Having been forcibly ejected from my previous sense of self I was desperate to reclaim some sort of meaning and connection to a name for my actual self. Names that alluded to animals or qualities I liked sounded like I was trying to self-insert into The Ring Cycle or I had quaffed deeply from the inkhorn.
I tried finding names that had suffix collisions of various lengths within and across various cryptographic hash algorithms with my old name but to no avail. Then I realised that I should probably keep my first initial to make it easier to identify older art and writing and to make the inevitable Wikipedia deadnaming a harder sell. Which made the search namespace even smaller.

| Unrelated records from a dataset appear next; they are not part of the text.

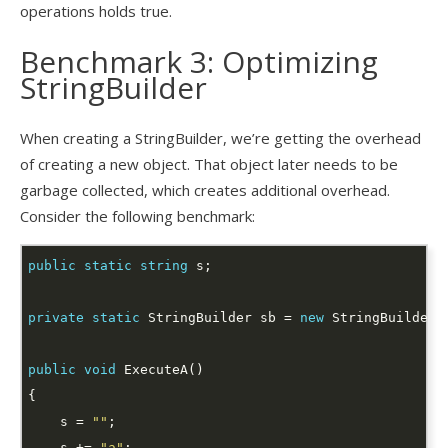
operations holds true.
Benchmark 3: Optimizing
StringBuilder
When creating a StringBuilder, we’re getting the overhead
of creating a new object. That object later needs to be
garbage collected, which creates additional overhead.
Consider the following benchmark:
public
static
string
private
static
 StringBuilder sb = 
new
public
void
    s = 
""
    s += 
"a"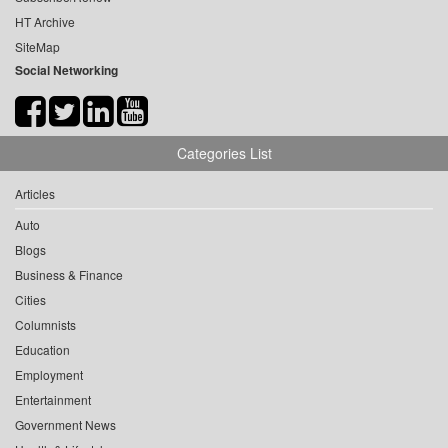
HT Archive
SiteMap
Social Networking
Categories List
Articles
Auto
Blogs
Business & Finance
Cities
Columnists
Education
Employment
Entertainment
Government News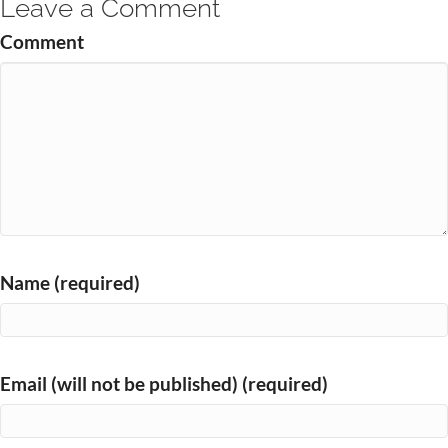
Leave a Comment
Comment
Name (required)
Email (will not be published) (required)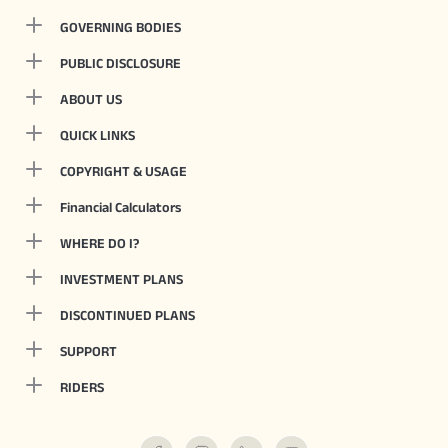
GOVERNING BODIES
PUBLIC DISCLOSURE
ABOUT US
QUICK LINKS
COPYRIGHT & USAGE
Financial Calculators
WHERE DO I?
INVESTMENT PLANS
DISCONTINUED PLANS
SUPPORT
RIDERS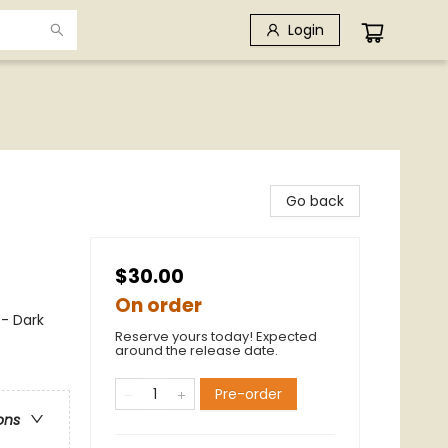
Login
Go back
$30.00
On order
 - Dark
Reserve yours today! Expected
around the release date.
Pre-order
ons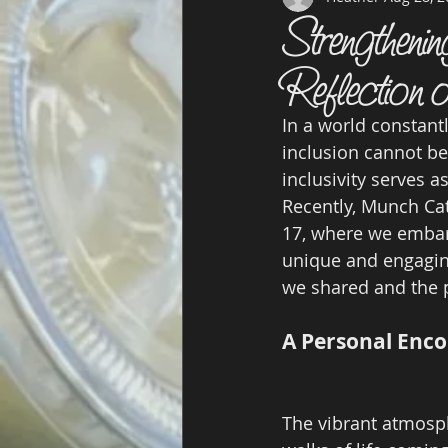
Strengtheni
Reflection
In a world constant
inclusion cannot be
inclusivity serves 
Recently, Munch Cat
17, where we embar
unique and engaging
we shared and the 
A Personal Enco
The vibrant atmosph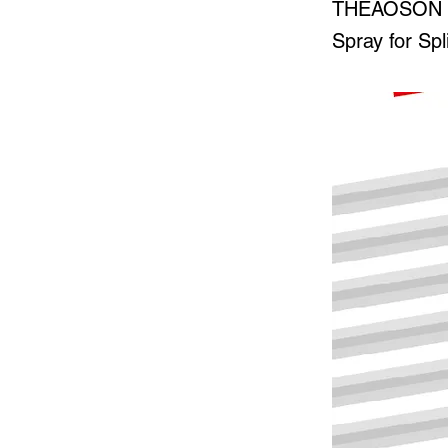
THEAOSON 45
Spray for Spl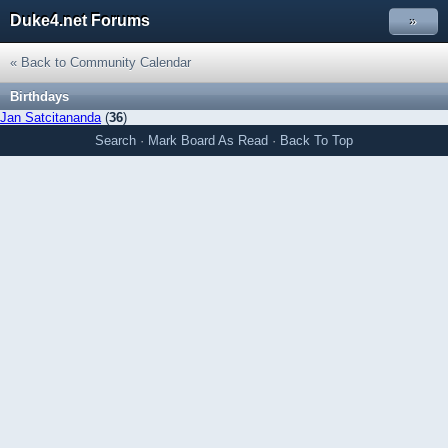
Duke4.net Forums
»
« Back to Community Calendar
Birthdays
Jan Satcitananda
(
36
)
Search
·
Mark Board As Read
·
Back To Top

Finally I realised that I could extract a name from the handle that I had used in CaveTwitter, which I had already feminized in private chats as part of my first tentative steps forward. It had been rheoplex, and now it was rheaplex. So: Rhea. I wasn’t thinking in terms of precedents, my apologies to Rhea Perlman and Rhea Ripley. And I certainly wasn’t trying to hopscotch into the venn diagram circle of transfem names that are taken from grandiose mythological figures. I just sort of ended up there by accident.
Oops.
I’ve been Rhea for four years in private and three years publicly. It would have been less, but I accelerated my public transition when my art started getting more attention and I didn’t want my deadname getting baked into anything more than it already was. And the company I was working with at the time were very supportive, which I had been told they would be but it was still amazing to experience.
I like Rhea as my name. It fits. So I sits.